L’Amministrazione di Latiano punta sull’edilizia: sbloccato il “Piano casa”

L'assessore Massimiliano Baldari
L’assessore Massimiliano Baldari

Con due delibere approvate dal Consiglio comunale su proposta dell’assessore all’Urbanistica Massimiliano Baldari, l’Amministrazione di Latiano ha deciso di puntare forte sull’edilizia e ha, di fatti, sbloccato i limiti all’applicazione del cosiddetto “Piano casa”, prorogato fino al 31 dicembre 2017. In cosa consistono le novità? È presto detto: si potrà edificare in deroga rispetto al Piano di fabbricazione costruendo il 20 per cento in più nell’ampliamento di un immobile. Nel caso di demolizione e ricostruzione, poi, la percentuale sale al 35 per cento. Ne è escluso soltanto il centro storico.

«Credo molto in questa misura – dichiara Baldari – convinto come sono, che nei limiti della legge, bisogna dare la possibilità ai cittadini di sfruttare appieno il loro suolo e le possibilità offerte dalla legge nazionale e regionale. Si tratta di una misura compatibile con l’ambiente perché non c’è consumo di ulteriore suolo e soprattutto dà una possibilità piccola a tutti, senza dover andare ad acquistare nuovi suoli, di allargare la propria abitazione, persino realizzando un piano in più».

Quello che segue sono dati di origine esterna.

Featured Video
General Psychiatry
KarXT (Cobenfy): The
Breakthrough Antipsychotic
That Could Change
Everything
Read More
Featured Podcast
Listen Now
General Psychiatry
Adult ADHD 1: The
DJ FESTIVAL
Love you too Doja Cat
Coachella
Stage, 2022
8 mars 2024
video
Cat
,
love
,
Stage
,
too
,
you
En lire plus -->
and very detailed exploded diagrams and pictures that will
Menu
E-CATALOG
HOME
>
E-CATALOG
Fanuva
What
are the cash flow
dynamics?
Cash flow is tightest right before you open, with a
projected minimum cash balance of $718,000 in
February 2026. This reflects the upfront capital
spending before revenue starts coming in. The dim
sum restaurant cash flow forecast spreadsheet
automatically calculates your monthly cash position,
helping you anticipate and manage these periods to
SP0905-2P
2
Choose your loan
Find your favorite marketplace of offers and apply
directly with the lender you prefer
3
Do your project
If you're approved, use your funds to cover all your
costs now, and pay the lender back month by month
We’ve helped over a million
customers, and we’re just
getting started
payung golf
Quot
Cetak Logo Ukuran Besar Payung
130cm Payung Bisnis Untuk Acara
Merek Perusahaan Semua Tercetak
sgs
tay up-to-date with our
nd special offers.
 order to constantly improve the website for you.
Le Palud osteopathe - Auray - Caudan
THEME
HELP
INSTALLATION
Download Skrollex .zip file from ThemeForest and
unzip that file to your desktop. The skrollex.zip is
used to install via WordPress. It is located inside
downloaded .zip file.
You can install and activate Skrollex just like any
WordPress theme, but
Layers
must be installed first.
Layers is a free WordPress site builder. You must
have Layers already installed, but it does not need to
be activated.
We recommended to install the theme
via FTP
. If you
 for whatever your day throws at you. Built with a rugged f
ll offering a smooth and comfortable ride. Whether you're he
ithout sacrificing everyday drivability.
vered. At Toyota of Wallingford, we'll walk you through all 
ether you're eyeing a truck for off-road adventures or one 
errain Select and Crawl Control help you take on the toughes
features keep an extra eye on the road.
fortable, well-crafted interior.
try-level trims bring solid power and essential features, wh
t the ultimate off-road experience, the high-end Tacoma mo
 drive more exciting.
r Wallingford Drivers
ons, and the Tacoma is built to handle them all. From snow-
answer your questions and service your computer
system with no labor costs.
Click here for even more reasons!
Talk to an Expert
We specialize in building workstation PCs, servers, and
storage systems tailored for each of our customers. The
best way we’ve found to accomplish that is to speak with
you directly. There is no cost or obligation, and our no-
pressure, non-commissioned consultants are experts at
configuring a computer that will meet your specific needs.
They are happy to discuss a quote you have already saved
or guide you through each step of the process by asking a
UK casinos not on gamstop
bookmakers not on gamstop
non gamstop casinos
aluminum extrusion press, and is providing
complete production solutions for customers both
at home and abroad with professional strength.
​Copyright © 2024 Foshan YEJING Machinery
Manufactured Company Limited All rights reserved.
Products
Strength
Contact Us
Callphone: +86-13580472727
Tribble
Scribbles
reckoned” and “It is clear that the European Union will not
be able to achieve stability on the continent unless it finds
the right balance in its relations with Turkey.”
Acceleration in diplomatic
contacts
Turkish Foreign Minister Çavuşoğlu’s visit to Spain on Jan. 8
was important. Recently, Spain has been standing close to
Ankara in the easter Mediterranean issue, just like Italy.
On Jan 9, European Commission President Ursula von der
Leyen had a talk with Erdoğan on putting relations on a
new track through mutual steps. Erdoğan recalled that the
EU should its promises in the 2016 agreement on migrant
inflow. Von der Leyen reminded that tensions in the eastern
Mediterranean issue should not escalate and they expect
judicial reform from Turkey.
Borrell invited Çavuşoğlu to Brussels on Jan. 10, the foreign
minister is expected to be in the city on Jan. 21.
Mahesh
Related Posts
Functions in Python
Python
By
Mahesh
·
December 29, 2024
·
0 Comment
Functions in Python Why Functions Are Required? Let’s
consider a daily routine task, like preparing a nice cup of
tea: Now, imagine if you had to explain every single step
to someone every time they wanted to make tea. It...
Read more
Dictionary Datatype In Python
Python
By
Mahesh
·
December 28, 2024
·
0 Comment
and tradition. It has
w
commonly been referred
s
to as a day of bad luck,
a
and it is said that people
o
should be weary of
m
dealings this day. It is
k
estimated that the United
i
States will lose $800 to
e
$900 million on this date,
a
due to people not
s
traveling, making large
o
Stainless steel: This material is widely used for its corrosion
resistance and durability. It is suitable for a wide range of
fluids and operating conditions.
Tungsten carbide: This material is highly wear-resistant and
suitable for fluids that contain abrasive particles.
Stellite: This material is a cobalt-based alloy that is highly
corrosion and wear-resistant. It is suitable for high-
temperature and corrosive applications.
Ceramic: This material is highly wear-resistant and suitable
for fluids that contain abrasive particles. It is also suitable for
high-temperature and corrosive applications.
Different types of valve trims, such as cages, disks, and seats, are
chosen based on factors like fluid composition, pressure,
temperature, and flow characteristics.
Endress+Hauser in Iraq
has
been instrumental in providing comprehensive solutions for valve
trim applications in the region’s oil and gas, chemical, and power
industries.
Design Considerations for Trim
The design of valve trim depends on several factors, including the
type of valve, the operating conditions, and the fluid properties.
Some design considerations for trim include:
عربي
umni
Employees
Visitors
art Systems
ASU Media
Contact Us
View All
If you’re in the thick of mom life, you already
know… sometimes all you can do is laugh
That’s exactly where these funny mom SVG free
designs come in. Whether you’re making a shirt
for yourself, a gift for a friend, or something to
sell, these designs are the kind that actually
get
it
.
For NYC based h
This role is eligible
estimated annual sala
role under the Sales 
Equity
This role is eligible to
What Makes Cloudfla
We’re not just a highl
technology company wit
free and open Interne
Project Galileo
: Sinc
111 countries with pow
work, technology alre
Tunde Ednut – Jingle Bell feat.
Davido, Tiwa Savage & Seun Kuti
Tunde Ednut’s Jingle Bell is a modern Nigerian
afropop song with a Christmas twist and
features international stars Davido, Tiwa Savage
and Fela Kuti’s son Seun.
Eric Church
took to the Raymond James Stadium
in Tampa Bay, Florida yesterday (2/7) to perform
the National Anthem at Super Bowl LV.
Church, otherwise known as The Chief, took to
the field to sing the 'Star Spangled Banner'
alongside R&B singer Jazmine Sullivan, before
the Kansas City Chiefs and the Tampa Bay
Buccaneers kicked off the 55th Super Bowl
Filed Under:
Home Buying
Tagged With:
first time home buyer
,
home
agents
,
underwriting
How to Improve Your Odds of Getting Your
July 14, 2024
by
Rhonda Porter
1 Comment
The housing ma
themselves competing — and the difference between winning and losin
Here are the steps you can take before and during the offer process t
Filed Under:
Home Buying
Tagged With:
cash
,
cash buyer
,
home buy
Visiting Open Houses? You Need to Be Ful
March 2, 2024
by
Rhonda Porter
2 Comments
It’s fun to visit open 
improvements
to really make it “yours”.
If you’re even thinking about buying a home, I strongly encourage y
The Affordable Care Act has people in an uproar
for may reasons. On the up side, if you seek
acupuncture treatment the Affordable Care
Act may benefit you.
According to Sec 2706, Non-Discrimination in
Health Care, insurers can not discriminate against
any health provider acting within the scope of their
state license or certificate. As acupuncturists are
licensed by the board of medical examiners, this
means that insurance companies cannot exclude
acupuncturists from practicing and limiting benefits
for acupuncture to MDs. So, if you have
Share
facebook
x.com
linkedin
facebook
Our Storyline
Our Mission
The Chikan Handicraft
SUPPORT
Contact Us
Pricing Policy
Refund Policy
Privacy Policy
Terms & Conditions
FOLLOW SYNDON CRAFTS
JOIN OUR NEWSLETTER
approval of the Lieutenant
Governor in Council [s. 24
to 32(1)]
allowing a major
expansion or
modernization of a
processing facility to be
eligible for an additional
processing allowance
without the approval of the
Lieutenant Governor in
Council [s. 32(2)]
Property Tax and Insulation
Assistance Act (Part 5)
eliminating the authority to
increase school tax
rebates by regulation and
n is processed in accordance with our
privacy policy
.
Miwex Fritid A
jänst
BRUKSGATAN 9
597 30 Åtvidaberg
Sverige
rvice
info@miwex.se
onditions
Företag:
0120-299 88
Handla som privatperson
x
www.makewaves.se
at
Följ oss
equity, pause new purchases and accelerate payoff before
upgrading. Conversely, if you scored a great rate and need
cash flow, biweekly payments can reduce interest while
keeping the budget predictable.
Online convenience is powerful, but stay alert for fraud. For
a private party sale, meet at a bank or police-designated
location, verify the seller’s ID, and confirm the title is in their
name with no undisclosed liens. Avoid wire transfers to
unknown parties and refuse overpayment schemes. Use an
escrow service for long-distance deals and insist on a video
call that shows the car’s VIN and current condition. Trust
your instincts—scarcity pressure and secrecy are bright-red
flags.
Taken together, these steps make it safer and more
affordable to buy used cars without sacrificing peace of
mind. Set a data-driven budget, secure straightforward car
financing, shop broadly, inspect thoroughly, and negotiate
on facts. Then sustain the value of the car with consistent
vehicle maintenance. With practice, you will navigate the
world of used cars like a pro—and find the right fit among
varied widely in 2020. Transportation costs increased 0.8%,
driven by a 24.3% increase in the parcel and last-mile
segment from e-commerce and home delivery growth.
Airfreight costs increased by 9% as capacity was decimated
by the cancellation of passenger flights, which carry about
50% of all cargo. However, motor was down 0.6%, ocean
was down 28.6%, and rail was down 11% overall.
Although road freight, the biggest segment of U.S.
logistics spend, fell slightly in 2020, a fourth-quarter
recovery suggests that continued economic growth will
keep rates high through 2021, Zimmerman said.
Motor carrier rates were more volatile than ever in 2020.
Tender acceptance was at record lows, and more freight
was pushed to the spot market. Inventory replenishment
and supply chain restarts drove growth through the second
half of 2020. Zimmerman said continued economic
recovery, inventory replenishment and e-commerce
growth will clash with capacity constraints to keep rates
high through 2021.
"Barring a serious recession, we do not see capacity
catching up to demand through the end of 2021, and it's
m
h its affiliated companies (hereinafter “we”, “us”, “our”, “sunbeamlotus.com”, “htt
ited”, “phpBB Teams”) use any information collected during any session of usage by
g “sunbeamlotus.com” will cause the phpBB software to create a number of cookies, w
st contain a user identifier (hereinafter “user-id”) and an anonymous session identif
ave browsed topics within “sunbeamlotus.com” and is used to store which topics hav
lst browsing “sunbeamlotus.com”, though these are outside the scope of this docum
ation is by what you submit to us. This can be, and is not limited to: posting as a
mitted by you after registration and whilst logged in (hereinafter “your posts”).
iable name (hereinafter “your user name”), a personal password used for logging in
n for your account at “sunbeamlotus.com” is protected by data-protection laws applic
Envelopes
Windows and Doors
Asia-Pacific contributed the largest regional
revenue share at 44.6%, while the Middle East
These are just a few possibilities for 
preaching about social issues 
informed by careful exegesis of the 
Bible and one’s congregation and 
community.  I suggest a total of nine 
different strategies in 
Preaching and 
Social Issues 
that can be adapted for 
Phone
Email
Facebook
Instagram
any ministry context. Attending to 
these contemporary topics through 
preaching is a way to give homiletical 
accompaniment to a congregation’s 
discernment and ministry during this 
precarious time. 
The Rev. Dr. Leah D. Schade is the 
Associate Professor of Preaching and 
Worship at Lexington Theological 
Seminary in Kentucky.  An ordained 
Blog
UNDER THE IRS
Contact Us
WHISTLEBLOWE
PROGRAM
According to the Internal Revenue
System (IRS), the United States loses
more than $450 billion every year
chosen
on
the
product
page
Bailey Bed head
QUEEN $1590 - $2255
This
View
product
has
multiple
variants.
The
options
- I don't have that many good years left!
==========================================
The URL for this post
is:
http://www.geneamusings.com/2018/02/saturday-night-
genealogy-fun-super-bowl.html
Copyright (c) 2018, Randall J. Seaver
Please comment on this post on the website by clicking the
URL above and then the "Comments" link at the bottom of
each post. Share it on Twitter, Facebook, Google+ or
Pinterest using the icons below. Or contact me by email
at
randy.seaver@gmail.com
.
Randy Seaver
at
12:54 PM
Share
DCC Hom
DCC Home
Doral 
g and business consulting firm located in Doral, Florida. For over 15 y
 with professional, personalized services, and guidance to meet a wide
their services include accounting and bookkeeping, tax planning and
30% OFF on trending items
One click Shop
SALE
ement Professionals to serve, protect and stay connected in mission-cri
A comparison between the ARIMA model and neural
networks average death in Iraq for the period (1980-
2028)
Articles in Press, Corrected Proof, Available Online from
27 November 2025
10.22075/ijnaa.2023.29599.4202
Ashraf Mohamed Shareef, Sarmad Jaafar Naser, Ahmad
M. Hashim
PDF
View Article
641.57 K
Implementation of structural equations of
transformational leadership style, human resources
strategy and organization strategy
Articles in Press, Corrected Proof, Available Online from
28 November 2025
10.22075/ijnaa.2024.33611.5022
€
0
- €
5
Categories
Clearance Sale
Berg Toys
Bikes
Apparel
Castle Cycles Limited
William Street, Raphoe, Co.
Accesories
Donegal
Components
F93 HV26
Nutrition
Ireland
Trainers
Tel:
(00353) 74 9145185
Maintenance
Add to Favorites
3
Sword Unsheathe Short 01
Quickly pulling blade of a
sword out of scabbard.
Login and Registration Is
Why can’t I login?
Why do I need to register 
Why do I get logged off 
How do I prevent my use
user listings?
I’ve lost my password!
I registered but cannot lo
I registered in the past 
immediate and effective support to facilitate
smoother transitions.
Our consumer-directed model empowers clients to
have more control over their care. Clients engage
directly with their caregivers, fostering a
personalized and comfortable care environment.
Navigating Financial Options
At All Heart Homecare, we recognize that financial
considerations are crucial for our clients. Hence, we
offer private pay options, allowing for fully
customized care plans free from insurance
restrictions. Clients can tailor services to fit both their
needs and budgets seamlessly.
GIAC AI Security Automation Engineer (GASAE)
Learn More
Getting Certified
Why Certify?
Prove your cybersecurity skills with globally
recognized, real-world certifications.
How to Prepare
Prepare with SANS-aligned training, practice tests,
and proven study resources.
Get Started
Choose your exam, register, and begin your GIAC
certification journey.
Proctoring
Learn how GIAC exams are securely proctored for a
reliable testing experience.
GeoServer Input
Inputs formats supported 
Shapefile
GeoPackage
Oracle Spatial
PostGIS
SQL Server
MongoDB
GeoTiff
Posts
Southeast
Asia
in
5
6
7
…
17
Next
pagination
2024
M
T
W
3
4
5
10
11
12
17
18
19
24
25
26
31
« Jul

Una possibilità che non sarà comunque illimitata e che durerà fintanto che resterà operativo il “Piano casa”. Le delibere di Consiglio numeri 31 e 32 del 5 giugno 2017 ne seguono una del 29 aprile 2017 con la quale era stato regolamentato il “lotto minimo”: almeno 3mila metri quadri per poter edificare in zona agricola.

«Siamo convinti – fa sapere il sindaco Mino Maiorano e lo stesso assessore al ramo – che l’insieme di queste nuove regole, insieme ad altre che ci apprestiamo a introdurre, potrà dare grandi risultati in termini di crescita economica del territorio e di riqualificazione del nostro patrimonio edilizio».